**What you are asked to do**:
Which lines of the records contain the word "meer"? Copy each one.

**Information supplied**:
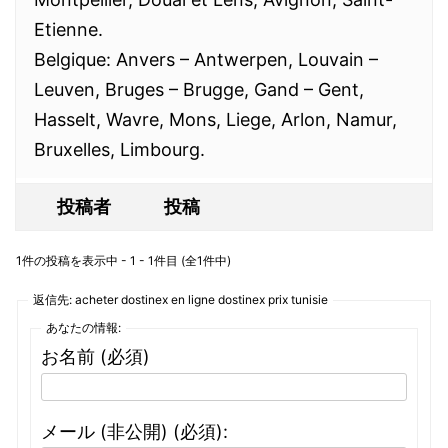
Etienne.
Belgique: Anvers – Antwerpen, Louvain –
Leuven, Bruges – Brugge, Gand – Gent,
Hasselt, Wavre, Mons, Liege, Arlon, Namur,
Bruxelles, Limbourg.
投稿者
投稿
1件の投稿を表示中 - 1 - 1件目 (全1件中)
返信先: acheter dostinex en ligne dostinex prix tunisie
あなたの情報:
お名前 (必須)
メール (非公開) (必須):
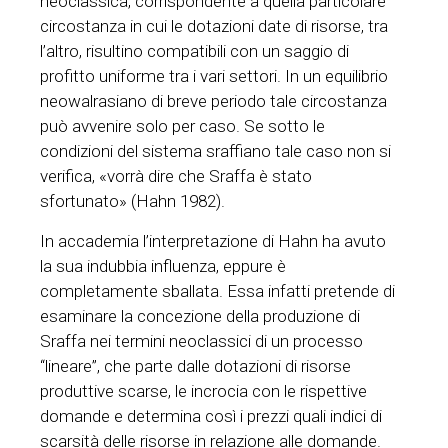
neoclassica, corrispondente a quella particolare
circostanza in cui le dotazioni date di risorse, tra
l’altro, risultino compatibili con un saggio di
profitto uniforme tra i vari settori. In un equilibrio
neowalrasiano di breve periodo tale circostanza
può avvenire solo per caso. Se sotto le
condizioni del sistema sraffiano tale caso non si
verifica, «vorrà dire che Sraffa è stato
sfortunato» (Hahn 1982).
In accademia l’interpretazione di Hahn ha avuto
la sua indubbia influenza, eppure è
completamente sballata. Essa infatti pretende di
esaminare la concezione della produzione di
Sraffa nei termini neoclassici di un processo
“lineare”, che parte dalle dotazioni di risorse
produttive scarse, le incrocia con le rispettive
domande e determina così i prezzi quali indici di
scarsità delle risorse in relazione alle domande.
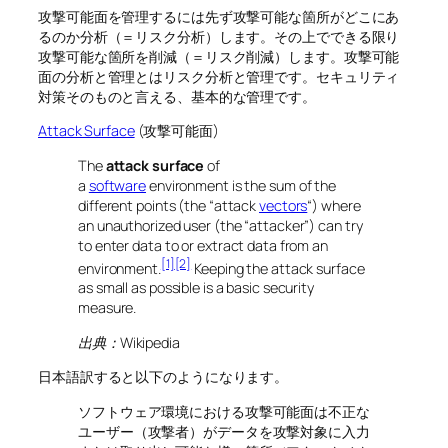
攻撃可能面を管理するには先ず攻撃可能な箇所がどこにあ
るのか分析（＝リスク分析）します。その上でできる限り
攻撃可能な箇所を削減（＝リスク削減）します。攻撃可能
面の分析と管理とはリスク分析と管理です。セキュリティ
対策そのものと言える、基本的な管理です。
Attack Surface
(攻撃可能面)
The
attack surface
of
a
software
environment is the sum of the
different points (the “attack
vectors
“) where
an unauthorized user (the “attacker”) can try
to enter data to or extract data from an
[1]
[2]
environment.
Keeping the attack surface
as small as possible is a basic security
measure.
出典：Wikipedia
日本語訳すると以下のようになります。
ソフトウェア環境における攻撃可能面は不正な
ユーザー（攻撃者）がデータを攻撃対象に入力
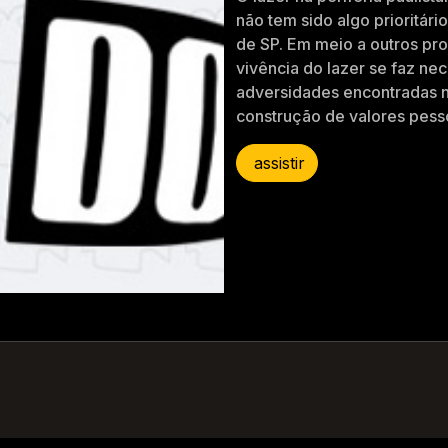
não tem sido algo prioritári
de SP. Em meio a outros pro
vivência do lazer se faz ne
adversidades encontradas 
construção de valores pess
assistir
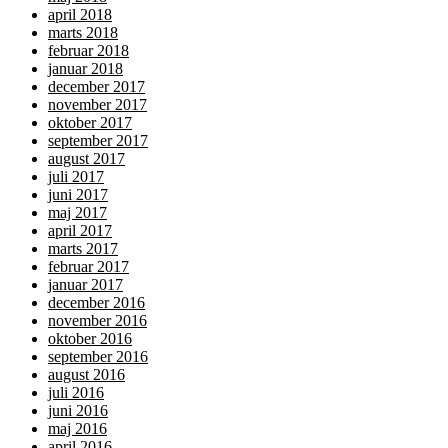
april 2018
marts 2018
februar 2018
januar 2018
december 2017
november 2017
oktober 2017
september 2017
august 2017
juli 2017
juni 2017
maj 2017
april 2017
marts 2017
februar 2017
januar 2017
december 2016
november 2016
oktober 2016
september 2016
august 2016
juli 2016
juni 2016
maj 2016
april 2016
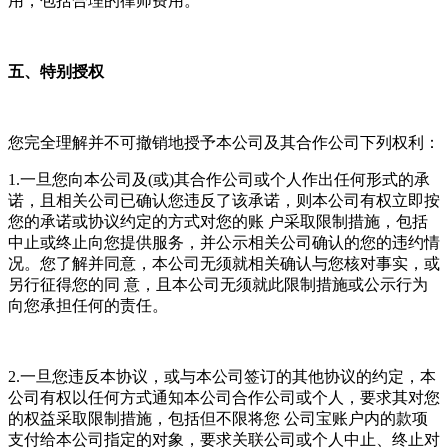
用，包括合理的律师费用。
五、特别授权
您完全理解并不可撤销地授予本公司及其合作公司下列权利：
1.一旦您向本公司及(或)其合作公司或个人作出任何形式的承
诺，且相关公司已确认您违反了该承诺，则本公司有权立即按
您的承诺或协议约定的方式对您的账 户采取限制措施，包括
中止或终止向您提供服务，并公示相关公司确认的您的违约情
况。您了解并同意，本公司无须就相关确认与您核对事实，或
另行征得您的同 意，且本公司无须就此限制措施或公示行为
向您承担任何的责任。
2.一旦您违反本协议，或与本公司签订的其他协议的约定，本
公司有权以任何方式通知本公司合作公司或个人，要求其对您
的权益采取限制措施，包括但不限将您 公司宝账户内的款项
支付给本公司指定的对象，要求关联公司或个人中止、终止对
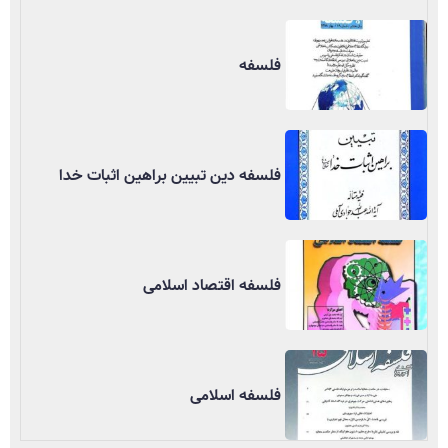
فلسفه
فلسفه دین تبیین براهین اثبات خدا
فلسفه اقتصاد اسلامی
فلسفه اسلامی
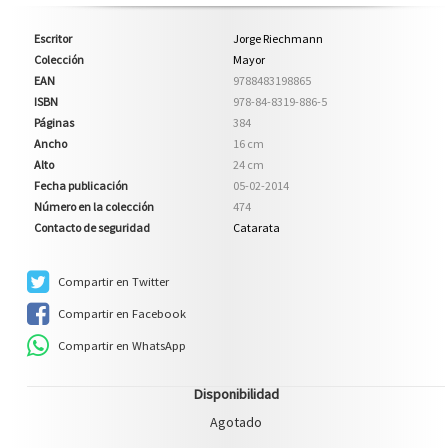
Escritor
Jorge Riechmann
Colección
Mayor
EAN
9788483198865
ISBN
978-84-8319-886-5
Páginas
384
Ancho
16 cm
Alto
24 cm
Fecha publicación
05-02-2014
Número en la colección
474
Contacto de seguridad
Catarata
Compartir en Twitter
Compartir en Facebook
Compartir en WhatsApp
Disponibilidad
Agotado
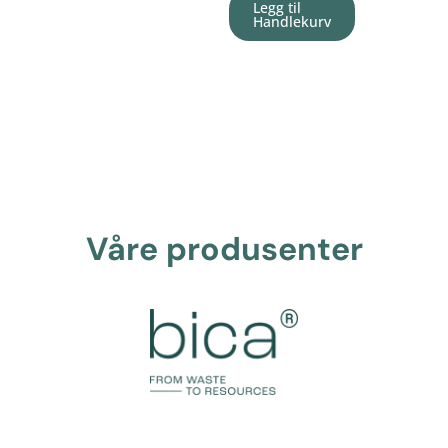
Legg til
Handlekurv
Våre produsenter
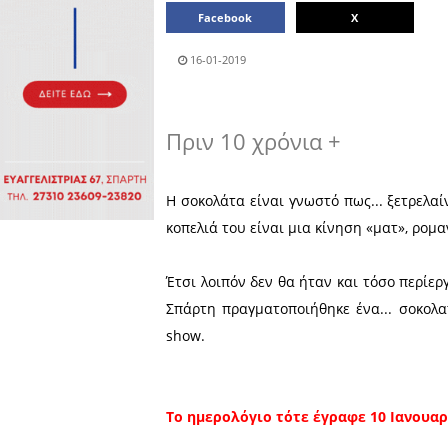
Πολιτιστικά
Πωλήσεις
Δήμος
Διάφορα
Αν.
Μάνης
Εκδηλώσεις
Ενοικίαση
Επιχειρήσεων
Δήμος
Ελαφονήσου
Εκκλησία
Περιφερεια
Πελοποννήσου
Σώματα
ασφαλείας
Μοιράσου το άρθρο:
Facebook
16-01-2019
Πριν 10 χρόνια +
Η σοκολάτα είναι γνωστό π
κοπελιά του είναι μια κίνησ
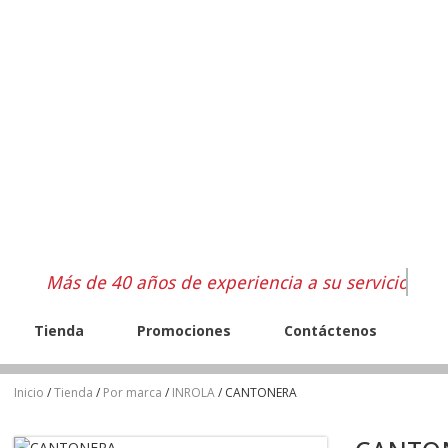
Más de 40 años de experiencia a su servicio
Tienda
Promociones
Contáctenos
Inicio
/
Tienda
/
Por marca
/
INROLA
/ CANTONERA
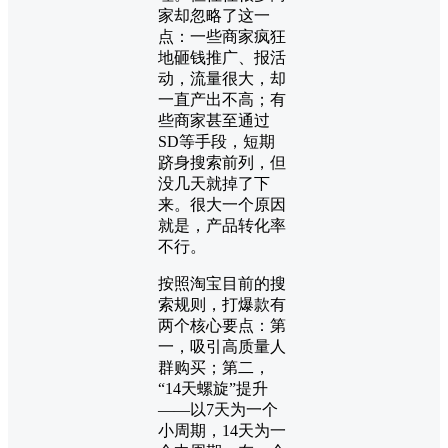
家却忽略了这一
点：一些商家疯狂
地砸钱推广、报活
动，流量很大，却
一直产出不高；有
些商家甚至通过
SD等手段，短期
跻身搜索前列，但
没几天就掉了下
来。很大一个原因
就是，产品转化率
不行。
按照淘宝目前的搜
索规则，打爆款有
两个核心要点：第
一，吸引高质量人
群购买；第二，
“14天螺旋”提升
——以7天为一个
小周期，14天为一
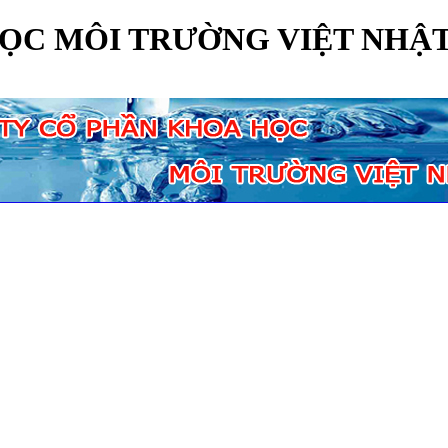
ỌC MÔI TRƯỜNG VIỆT NHẬ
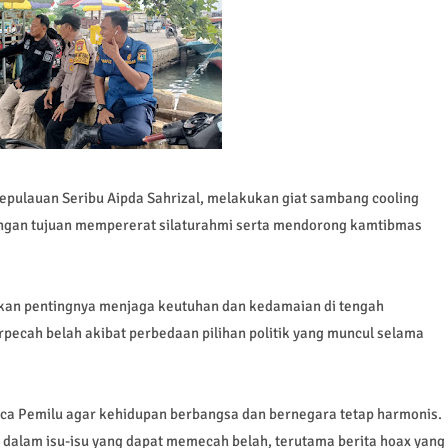
epulauan Seribu Aipda Sahrizal, melakukan giat sambang cooling
engan tujuan mempererat silaturahmi serta mendorong kamtibmas
kan pentingnya menjaga keutuhan dan kedamaian di tengah
pecah belah akibat perbedaan pilihan politik yang muncul selama
ca Pemilu agar kehidupan berbangsa dan bernegara tetap harmonis.
 dalam isu-isu yang dapat memecah belah, terutama berita hoax yang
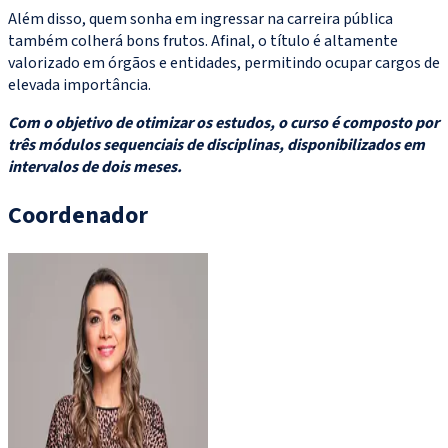
Além disso, quem sonha em ingressar na carreira pública
também colherá bons frutos. Afinal, o título é altamente
valorizado em órgãos e entidades, permitindo ocupar cargos de
elevada importância.
Com o objetivo de otimizar os estudos, o curso é composto por
três módulos sequenciais de disciplinas, disponibilizados em
intervalos de dois meses.
Coordenador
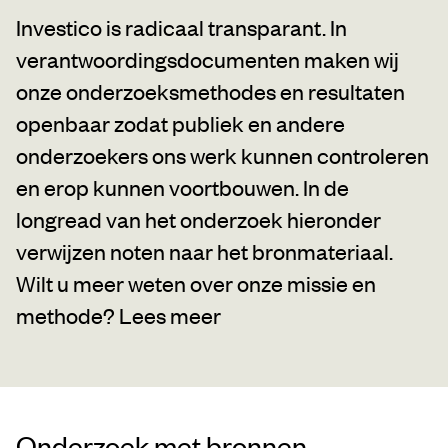
Investico is radicaal transparant. In
verantwoordingsdocumenten maken wij
onze onderzoeksmethodes en resultaten
openbaar zodat publiek en andere
onderzoekers ons werk kunnen controleren
en erop kunnen voortbouwen. In de
longread van het onderzoek hieronder
verwijzen noten naar het bronmateriaal.
Wilt u meer weten over onze missie en
methode?
Lees meer
Onderzoek met bronnen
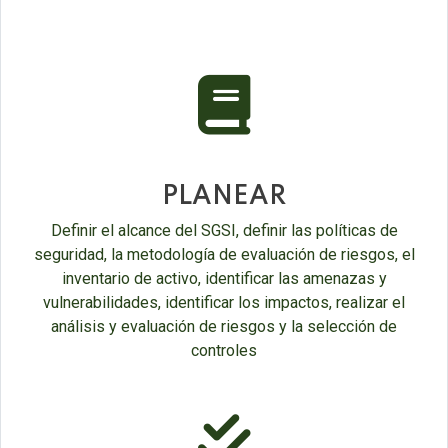
fas
fa-
book
PLANEAR
Definir el alcance del SGSI, definir las políticas de
seguridad, la metodología de evaluación de riesgos, el
inventario de activo, identificar las amenazas y
vulnerabilidades, identificar los impactos, realizar el
análisis y evaluación de riesgos y la selección de
controles
fas
fa-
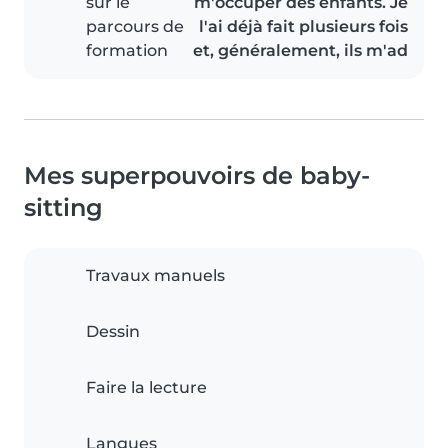
sur le
m'occuper des enfants. Je
parcours de
l'ai déjà fait plusieurs fois
formation
et, généralement, ils m'ad
Mes superpouvoirs de baby-
sitting
Travaux manuels
Dessin
Faire la lecture
Langues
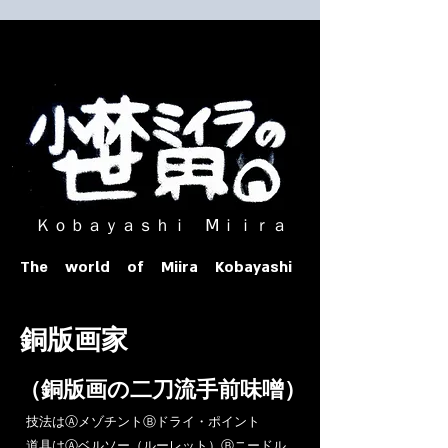
​ Ｋｏｂａｙａｓｈｉ Ⅿｉｉｒａ​
The world of Miira Kobayashi
​銅版画家
​（銅版画の二刀流手前味噌）
​技法はⒶメゾチントⒷドライ・ポイント
道具はⒶベルソー（ルーレット）Ⓑニードル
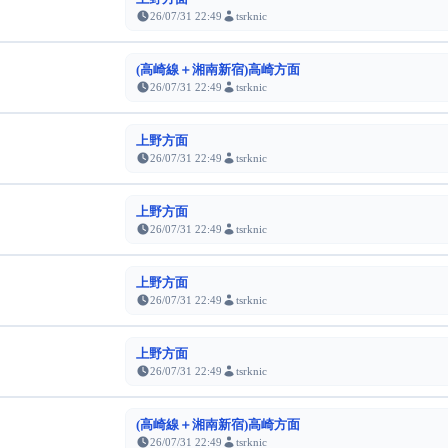
26/07/31 22:49
tsrknic
(高崎線＋湘南新宿)高崎方面
26/07/31 22:49
tsrknic
上野方面
26/07/31 22:49
tsrknic
上野方面
26/07/31 22:49
tsrknic
上野方面
26/07/31 22:49
tsrknic
上野方面
26/07/31 22:49
tsrknic
(高崎線＋湘南新宿)高崎方面
26/07/31 22:49
tsrknic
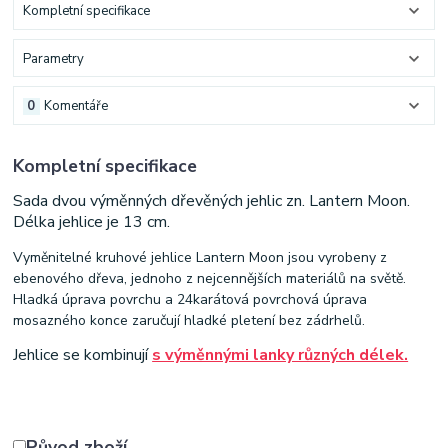
Kompletní specifikace
Parametry
0
Komentáře
Kompletní specifikace
Sada dvou výměnných dřevěných jehlic zn. Lantern Moon.
Délka jehlice je 13 cm.
Vyměnitelné kruhové jehlice Lantern Moon jsou vyrobeny z
ebenového dřeva, jednoho z nejcennějších materiálů na světě.
Hladká úprava povrchu a 24karátová povrchová úprava
mosazného konce zaručují hladké pletení bez zádrhelů.
Jehlice se kombinují
s výměnnými lanky různých délek.
Původ zboží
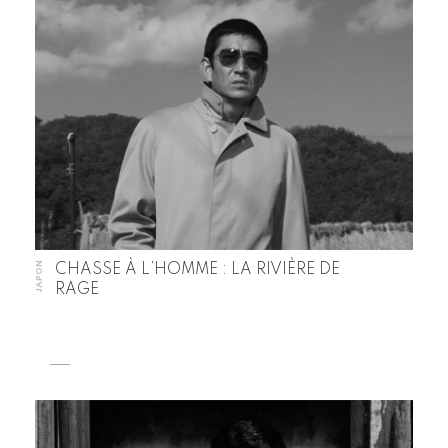
JAPON
CHASSE À L’HOMME : LA RIVIÈRE DE
RAGE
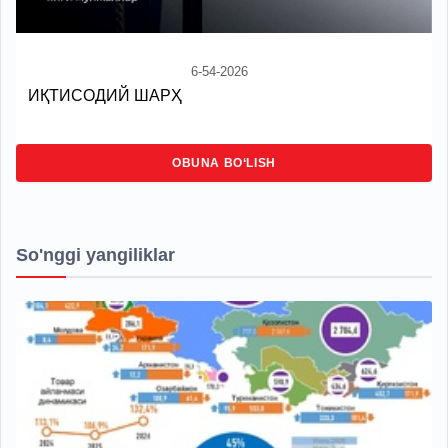
6-54-2026
ИҚТИСОДИЙ ШАРҲ
OBUNA BO‘LISH
So'nggi yangiliklar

**Exercise output**:
Wilt u meer weten over onze missie en
Lees meer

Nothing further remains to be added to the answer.